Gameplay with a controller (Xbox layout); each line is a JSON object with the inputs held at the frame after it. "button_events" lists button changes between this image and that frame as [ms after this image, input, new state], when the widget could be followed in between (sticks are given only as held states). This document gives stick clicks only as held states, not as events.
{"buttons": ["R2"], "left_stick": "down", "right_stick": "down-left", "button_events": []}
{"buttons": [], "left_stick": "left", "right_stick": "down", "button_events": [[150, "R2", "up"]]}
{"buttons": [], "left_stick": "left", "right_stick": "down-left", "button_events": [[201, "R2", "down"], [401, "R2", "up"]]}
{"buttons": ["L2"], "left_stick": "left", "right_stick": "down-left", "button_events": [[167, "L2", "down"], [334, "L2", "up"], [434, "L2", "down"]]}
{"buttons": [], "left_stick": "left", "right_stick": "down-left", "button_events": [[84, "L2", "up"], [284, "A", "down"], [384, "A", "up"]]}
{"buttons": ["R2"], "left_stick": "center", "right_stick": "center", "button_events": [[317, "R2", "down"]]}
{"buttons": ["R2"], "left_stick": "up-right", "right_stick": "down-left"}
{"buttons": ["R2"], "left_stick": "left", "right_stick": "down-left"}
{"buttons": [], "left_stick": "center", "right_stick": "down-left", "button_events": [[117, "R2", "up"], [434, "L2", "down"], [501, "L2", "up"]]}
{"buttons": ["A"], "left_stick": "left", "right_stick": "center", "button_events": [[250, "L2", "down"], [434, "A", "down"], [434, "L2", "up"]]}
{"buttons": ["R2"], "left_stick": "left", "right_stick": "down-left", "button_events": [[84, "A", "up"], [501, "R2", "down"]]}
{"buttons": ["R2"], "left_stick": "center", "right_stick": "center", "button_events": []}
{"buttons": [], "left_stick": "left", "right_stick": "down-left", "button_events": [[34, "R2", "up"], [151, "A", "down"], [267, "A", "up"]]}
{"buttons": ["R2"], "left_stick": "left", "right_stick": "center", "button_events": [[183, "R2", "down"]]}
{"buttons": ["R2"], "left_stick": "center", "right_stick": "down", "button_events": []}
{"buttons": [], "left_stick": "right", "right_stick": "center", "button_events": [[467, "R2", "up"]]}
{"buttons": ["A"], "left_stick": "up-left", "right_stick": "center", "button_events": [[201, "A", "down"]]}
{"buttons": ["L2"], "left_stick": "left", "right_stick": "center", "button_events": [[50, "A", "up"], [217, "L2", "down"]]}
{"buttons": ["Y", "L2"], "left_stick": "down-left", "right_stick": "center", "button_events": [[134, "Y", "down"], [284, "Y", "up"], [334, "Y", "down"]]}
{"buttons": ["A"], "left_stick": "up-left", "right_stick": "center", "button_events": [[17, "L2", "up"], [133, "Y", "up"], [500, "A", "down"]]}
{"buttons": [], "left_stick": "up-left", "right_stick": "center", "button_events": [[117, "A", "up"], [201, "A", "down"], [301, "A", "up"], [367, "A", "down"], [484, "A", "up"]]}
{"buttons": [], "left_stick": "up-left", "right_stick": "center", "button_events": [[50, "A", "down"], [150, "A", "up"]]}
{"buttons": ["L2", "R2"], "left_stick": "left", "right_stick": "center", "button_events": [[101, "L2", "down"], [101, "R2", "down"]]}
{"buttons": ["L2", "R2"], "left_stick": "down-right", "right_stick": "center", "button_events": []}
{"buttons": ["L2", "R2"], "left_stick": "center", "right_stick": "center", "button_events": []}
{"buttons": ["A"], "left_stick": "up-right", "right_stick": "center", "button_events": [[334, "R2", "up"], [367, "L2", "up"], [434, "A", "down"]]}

* * * * * * *

Task statement
For each line in the data, set it down again exactly.

Completed task
Gameplay with a controller (Xbox layout); each line is a JSON object with the inputs held at the frame after it. "button_events" lists button changes between this image and that frame as [ms after this image, input, new state], when the widget could be followed in between (sticks are given only as held states). This document gives stick clicks only as held states, not as events.
{"buttons": ["R2"], "left_stick": "down", "right_stick": "down-left", "button_events": []}
{"buttons": [], "left_stick": "left", "right_stick": "down", "button_events": [[150, "R2", "up"]]}
{"buttons": [], "left_stick": "left", "right_stick": "down-left", "button_events": [[201, "R2", "down"], [401, "R2", "up"]]}
{"buttons": ["L2"], "left_stick": "left", "right_stick": "down-left", "button_events": [[167, "L2", "down"], [334, "L2", "up"], [434, "L2", "down"]]}
{"buttons": [], "left_stick": "left", "right_stick": "down-left", "button_events": [[84, "L2", "up"], [284, "A", "down"], [384, "A", "up"]]}
{"buttons": ["R2"], "left_stick": "center", "right_stick": "center", "button_events": [[317, "R2", "down"]]}
{"buttons": ["R2"], "left_stick": "up-right", "right_stick": "down-left"}
{"buttons": ["R2"], "left_stick": "left", "right_stick": "down-left"}
{"buttons": [], "left_stick": "center", "right_stick": "down-left", "button_events": [[117, "R2", "up"], [434, "L2", "down"], [501, "L2", "up"]]}
{"buttons": ["A"], "left_stick": "left", "right_stick": "center", "button_events": [[250, "L2", "down"], [434, "A", "down"], [434, "L2", "up"]]}
{"buttons": ["R2"], "left_stick": "left", "right_stick": "down-left", "button_events": [[84, "A", "up"], [501, "R2", "down"]]}
{"buttons": ["R2"], "left_stick": "center", "right_stick": "center", "button_events": []}
{"buttons": [], "left_stick": "left", "right_stick": "down-left", "button_events": [[34, "R2", "up"], [151, "A", "down"], [267, "A", "up"]]}
{"buttons": ["R2"], "left_stick": "left", "right_stick": "center", "button_events": [[183, "R2", "down"]]}
{"buttons": ["R2"], "left_stick": "center", "right_stick": "down", "button_events": []}
{"buttons": [], "left_stick": "right", "right_stick": "center", "button_events": [[467, "R2", "up"]]}
{"buttons": ["A"], "left_stick": "up-left", "right_stick": "center", "button_events": [[201, "A", "down"]]}
{"buttons": ["L2"], "left_stick": "left", "right_stick": "center", "button_events": [[50, "A", "up"], [217, "L2", "down"]]}
{"buttons": ["Y", "L2"], "left_stick": "down-left", "right_stick": "center", "button_events": [[134, "Y", "down"], [284, "Y", "up"], [334, "Y", "down"]]}
{"buttons": ["A"], "left_stick": "up-left", "right_stick": "center", "button_events": [[17, "L2", "up"], [133, "Y", "up"], [500, "A", "down"]]}
{"buttons": [], "left_stick": "up-left", "right_stick": "center", "button_events": [[117, "A", "up"], [201, "A", "down"], [301, "A", "up"], [367, "A", "down"], [484, "A", "up"]]}
{"buttons": [], "left_stick": "up-left", "right_stick": "center", "button_events": [[50, "A", "down"], [150, "A", "up"]]}
{"buttons": ["L2", "R2"], "left_stick": "left", "right_stick": "center", "button_events": [[101, "L2", "down"], [101, "R2", "down"]]}
{"buttons": ["L2", "R2"], "left_stick": "down-right", "right_stick": "center", "button_events": []}
{"buttons": ["L2", "R2"], "left_stick": "center", "right_stick": "center", "button_events": []}
{"buttons": ["A"], "left_stick": "up-right", "right_stick": "center", "button_events": [[334, "R2", "up"], [367, "L2", "up"], [434, "A", "down"]]}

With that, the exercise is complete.